## Begin Listing

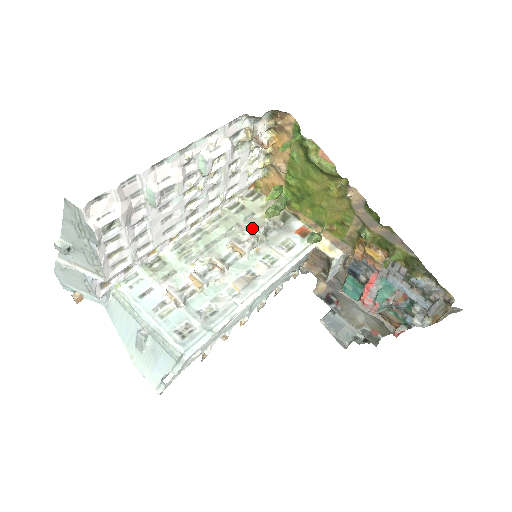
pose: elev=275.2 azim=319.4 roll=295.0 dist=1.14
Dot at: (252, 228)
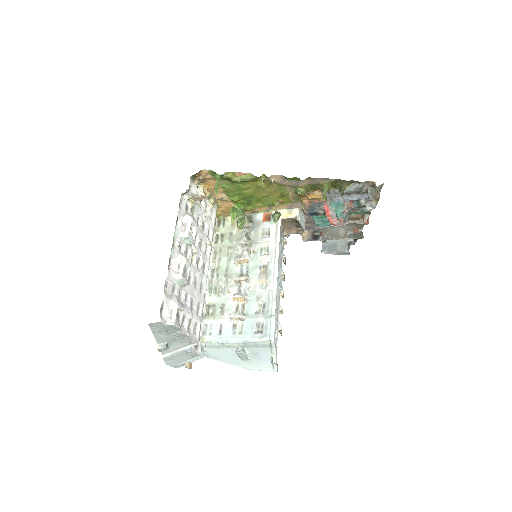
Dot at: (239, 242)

## End Listing
## Begin Listing

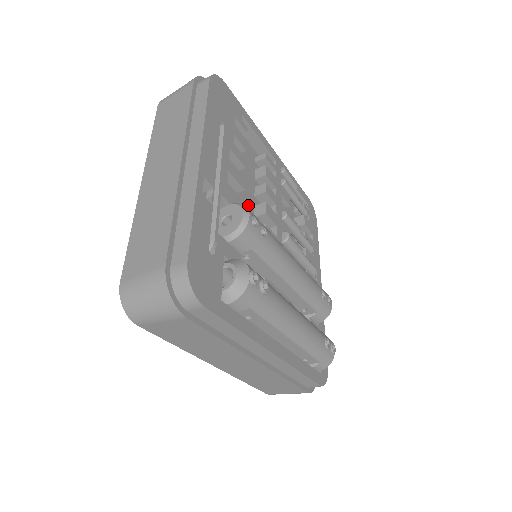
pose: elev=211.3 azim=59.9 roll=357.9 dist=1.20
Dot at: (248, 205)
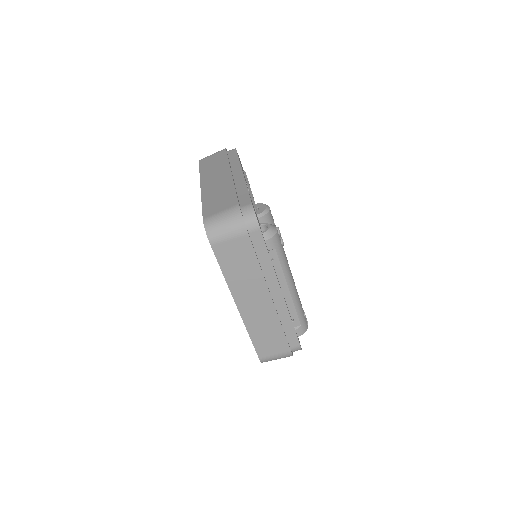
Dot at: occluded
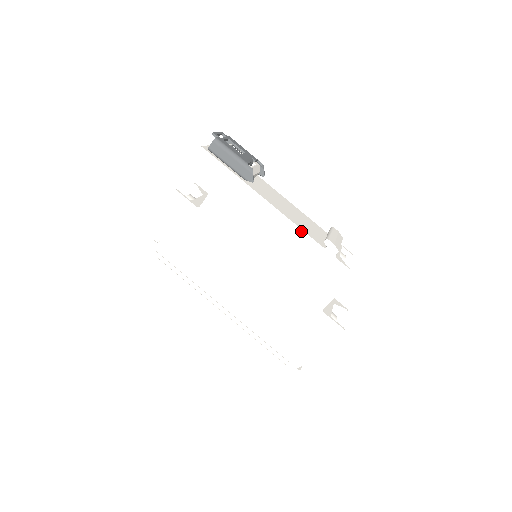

## End Listing
## Begin Listing

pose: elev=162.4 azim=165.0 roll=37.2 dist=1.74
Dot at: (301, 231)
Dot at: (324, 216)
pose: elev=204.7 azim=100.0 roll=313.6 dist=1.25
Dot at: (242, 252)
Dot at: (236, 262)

## End Listing

- [Work to do]: Can you rewrite the records as a numbered list, starting at the line that contains "pose: elev=204.7 azim=100.0" and stopping after the line that contains "Dot at: (236, 262)", with both of those lines included and any blank lines dropped?

- [Response for this exercise]:
1. pose: elev=204.7 azim=100.0 roll=313.6 dist=1.25
2. Dot at: (242, 252)
3. Dot at: (236, 262)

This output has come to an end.